Sunday, November 16, 2008

Another Great Essay By Christine Miserandino

I don't read ButYouDon'tLookSick.com every day, but so often they just have something resonates.

And this essay was just perfect after an afternoon spent trying to hide my fatigue and pain while appearing interested and engaged during an open house at the private school we hope to send our daughter to.

Don't get me wrong -- it wasn't a hardship to appear interested in everything we saw and all the conversations we had. I was interested, very interested. But I was also afraid that my pain and fatigue might be misinterpreted as boredom or disinterest. And that could easily be an excuse to disregard our application.

After all, Catlin Gabel has at least four applications for every opening. It's not like they would have to look hard to find someone else for the spot we're hoping goes to Ellie.

Adrenaline goes a long way for me in situations like the open house. I'm very engaged in what I'm doing, and I get an energy burst from the excitement I'm feeling. Which is great, until it wears off and I plummet way, way, way down.

Scott was tempted to ask the admissions director a question after we attended the end-of-day admissions and affordability session. But when he ran his question past me, I shrugged it off and told him what I thought the answer was.

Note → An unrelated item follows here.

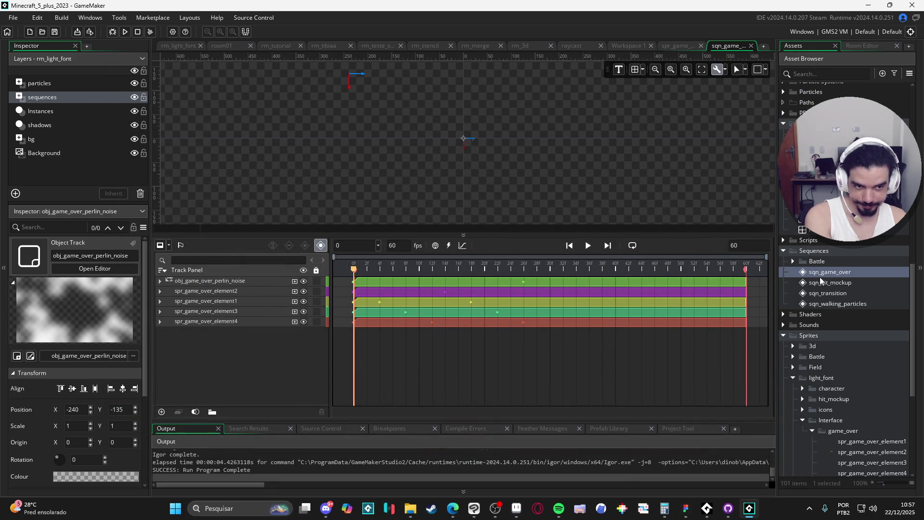
Open obj_game_over through the obj_game_over_perlin_noise object's parent
scroll(836, 246, up, 10)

But really, asking it (and making a personal contact with the admissions director) would only have been a good thing. At the moment, though, I only knew I had to get to the car before I collapsed in pain and exhaustion.

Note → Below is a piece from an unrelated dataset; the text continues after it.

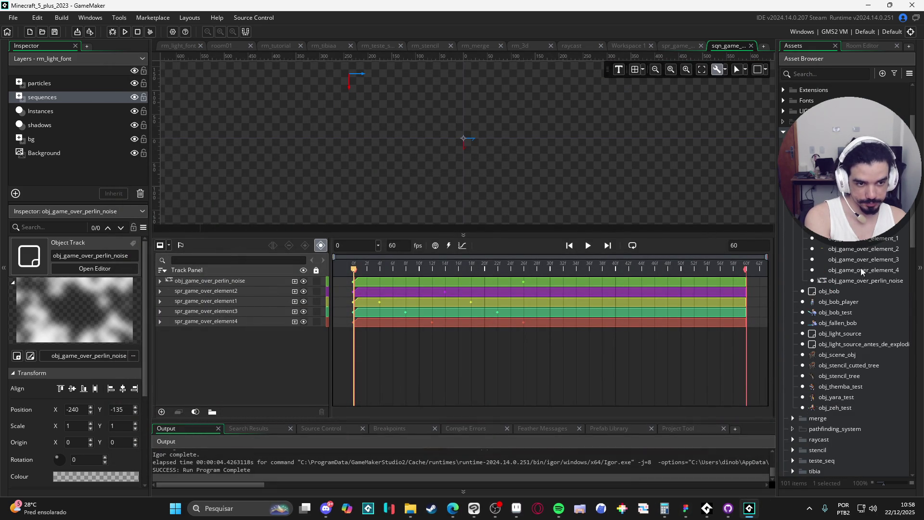
double_click(853, 279)
double_click(847, 227)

When we got to the car and I caught my breath, I said something to Scott about horrible I was feeling. "You should let it show," he said. "If we are accepted, you don't want them questioning why you don't get a job to help pay tuition because you didn't seem at all sick at the open house."

That last comment was in response to our finding out that one of their financial aid requirements is that both parents have jobs once the youngest child is in first grade.

I'd love to be healthy enough to hold down a job.

But I'm digressing. Christine's essay on hiding the symptoms of her illness just really resonated with me today. I do it too, sometimes consciously and sometimes subconsciously.